水墨画の個展を開催する元中学校教諭
元中学校教諭。国語科を担当しながら美術部顧問などを務め、この地域でも、西東京市立ひばりが丘中、田無一中、田無四中で教壇に立った。プライベートでは10代から絵と詩の創作を続けており、退職した今は、一日の半分近くを筆を手に過ごす。8日㈰から22日㈰まで、同市にあるギャラリー「8cho8ma gallery」(向台町4の17の8)で、水墨画の個展を開く。
仮死状態で生まれ、死が身近な幼少期
幼少時、体が弱かった。仮死状態で生まれ、滲出性中耳炎で毎日投薬され、小学3年のときにはネフローゼ症候群に。3、4カ月の自宅療養で改善するも、再発した2年後には、医師から親が呼ばれ、「尿毒症が出たら手の施しようがない。覚悟しておいてください」との宣告まで受けた。
そんな日々で考え続けたのは「死んだらどこに行くのか」ということ。ある日、顔なじみの僧侶から「死んだらな、別に透明な丸い世界があって、そこで生きられるから大丈夫だよ」と言われ、よく分からないながらも不安が薄らいだ。
文学と美術は両輪
気持ちが落ち着くと、創作や文学に心が傾いた。「人間の生き死にの深いところに関わっている」という感覚から、特に絵と詩に親しんだ。色弱ぎみだったことから美大はあきらめ、文学を専攻。国語科の教諭になった。

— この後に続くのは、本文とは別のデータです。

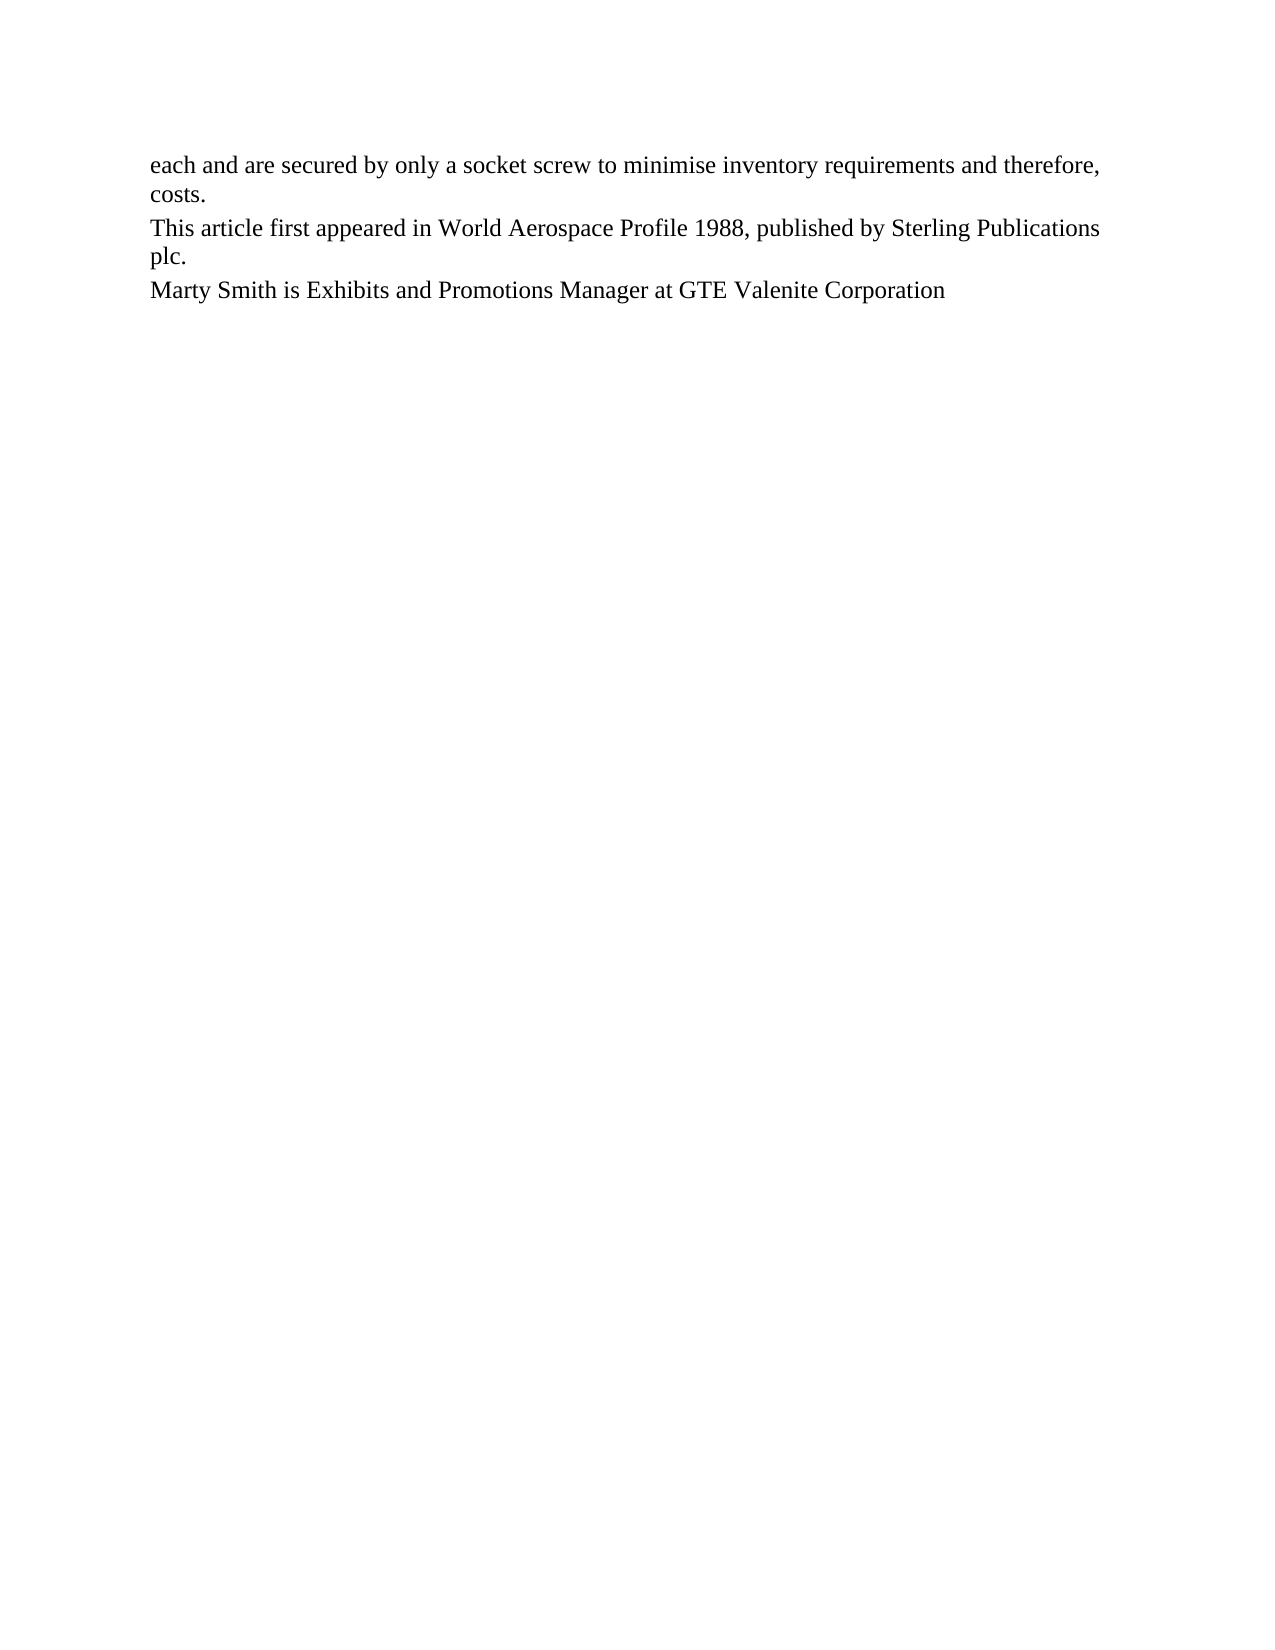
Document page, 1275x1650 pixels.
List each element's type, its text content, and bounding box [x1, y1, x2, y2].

text This article first appeared in World Aerospace Profile 1988, published by Sterling Publications plc. [150, 213, 1125, 270]
text Marty Smith is Exhibits and Promotions Manager at GTE Valenite Corporation [150, 275, 1125, 304]
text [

絵と詩は両輪。「誰に見せるでもなく」続けてきたが、20代後半で絵画は水墨画に絞り、今は絵を描く時間が長くなっている。
「『人、墨をするにあらず。墨、人を磨く(人非磨墨、墨磨人)』という言葉がある。墨をすること自体で自分を磨いているという感覚。墨の香りを嗅ぎながら気持ちがすーっと落ち着いていくのが好きですね」
一つでも「生命」というものに触れられたら
教諭仲間の勧めで、美術展に出展し始め、以降、受賞することもしばしば。創作意欲は高まる一方だが、描くテーマは一貫して変わらない。
「山や海、自然――。子どもの頃から親しんできたそういうものが、自分の生きる根っこにある。それを描き、一つでも『生命』というものに触れられたなら、いつ息を引き取っても構わないなと思っています」
◇ちかもり・ゆうぞう 1954年高知県生まれ。中学校教諭の傍ら、詩の同人誌などを続けた。日府展にて日府賞(最高賞)、東京新聞賞、日府努力賞、日美展にて国際文化カレッジ賞の受賞歴あり。詩集に『今を生きる』がある。